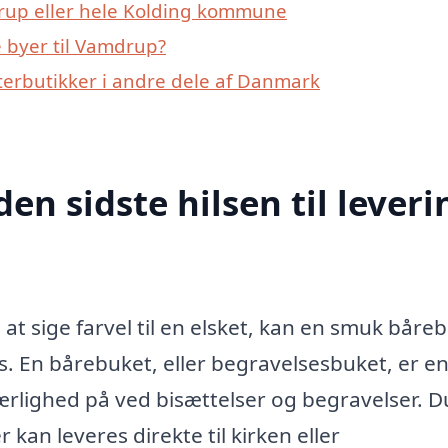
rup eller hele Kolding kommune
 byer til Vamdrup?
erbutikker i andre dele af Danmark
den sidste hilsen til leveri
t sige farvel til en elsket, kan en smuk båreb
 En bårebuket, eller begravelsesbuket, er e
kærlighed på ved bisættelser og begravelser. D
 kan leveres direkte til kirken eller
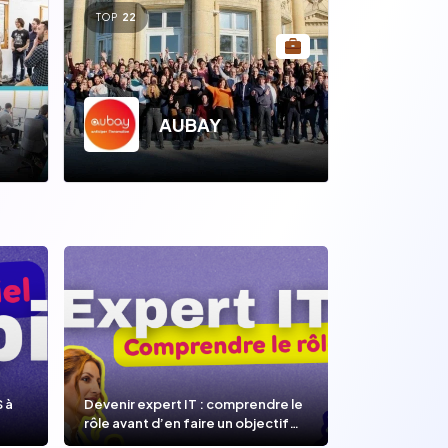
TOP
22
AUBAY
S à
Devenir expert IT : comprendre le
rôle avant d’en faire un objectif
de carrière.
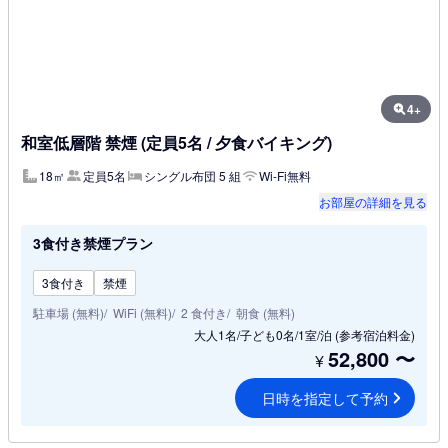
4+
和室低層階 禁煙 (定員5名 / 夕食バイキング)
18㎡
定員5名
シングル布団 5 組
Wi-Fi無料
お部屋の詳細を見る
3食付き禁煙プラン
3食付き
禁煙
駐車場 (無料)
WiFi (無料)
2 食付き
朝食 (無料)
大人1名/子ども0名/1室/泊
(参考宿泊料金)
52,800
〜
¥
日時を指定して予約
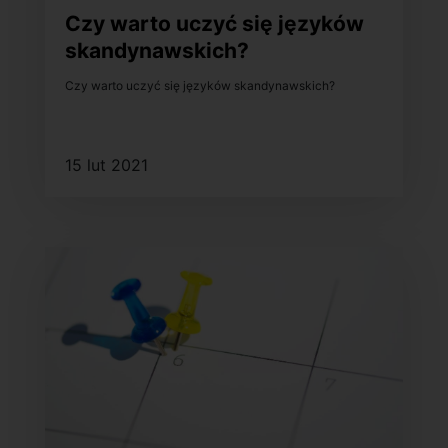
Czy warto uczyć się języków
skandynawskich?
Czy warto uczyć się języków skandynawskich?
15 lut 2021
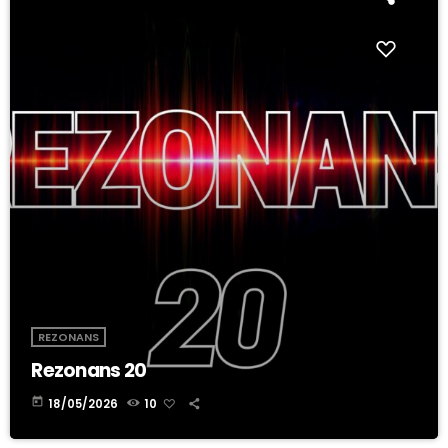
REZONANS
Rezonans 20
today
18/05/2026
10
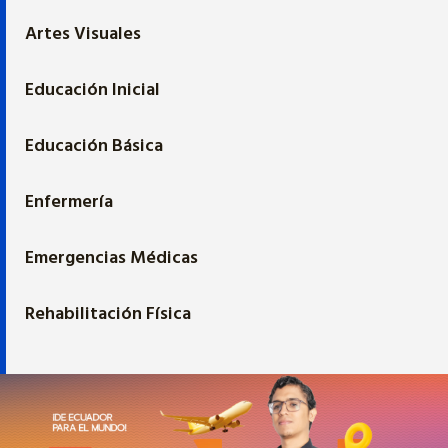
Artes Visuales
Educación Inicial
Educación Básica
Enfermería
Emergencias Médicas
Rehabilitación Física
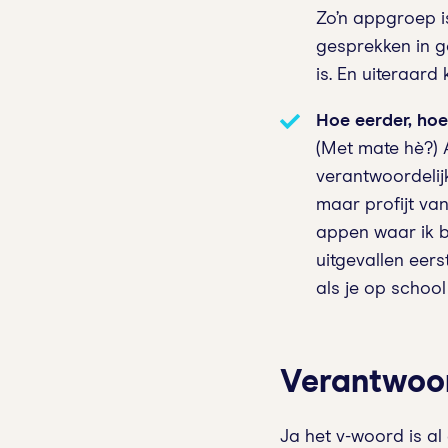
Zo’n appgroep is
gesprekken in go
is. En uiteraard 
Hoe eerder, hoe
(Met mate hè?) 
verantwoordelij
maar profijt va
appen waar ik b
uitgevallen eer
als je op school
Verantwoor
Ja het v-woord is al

----------------

ABOUT THIS TASK:
Which lines above carry the string "uczyć"? Copy those lines.

WORKED SOLUTION:
Czy warto uczyć się języków
Czy warto uczyć się języków skandynawskich?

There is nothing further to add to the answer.